**The task**
Reproduce every entry exactly as given.

[Start of Attachment]

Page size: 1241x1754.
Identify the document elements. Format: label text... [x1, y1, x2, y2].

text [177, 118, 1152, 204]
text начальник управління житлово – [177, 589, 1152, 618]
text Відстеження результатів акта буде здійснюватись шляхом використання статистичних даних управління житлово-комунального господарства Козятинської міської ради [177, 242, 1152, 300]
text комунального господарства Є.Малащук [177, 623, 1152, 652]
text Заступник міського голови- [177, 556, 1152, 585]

[End of Attachment]

**Solution**
Page size: 1241x1754.
Identify the document elements. Format: label text... [x1, y1, x2, y2].

text [177, 118, 1152, 204]
text начальник управління житлово – [177, 589, 1152, 618]
text Відстеження результатів акта буде здійснюватись шляхом використання статистичних даних управління житлово-комунального господарства Козятинської міської ради [177, 242, 1152, 300]
text комунального господарства Є.Малащук [177, 623, 1152, 652]
text Заступник міського голови- [177, 556, 1152, 585]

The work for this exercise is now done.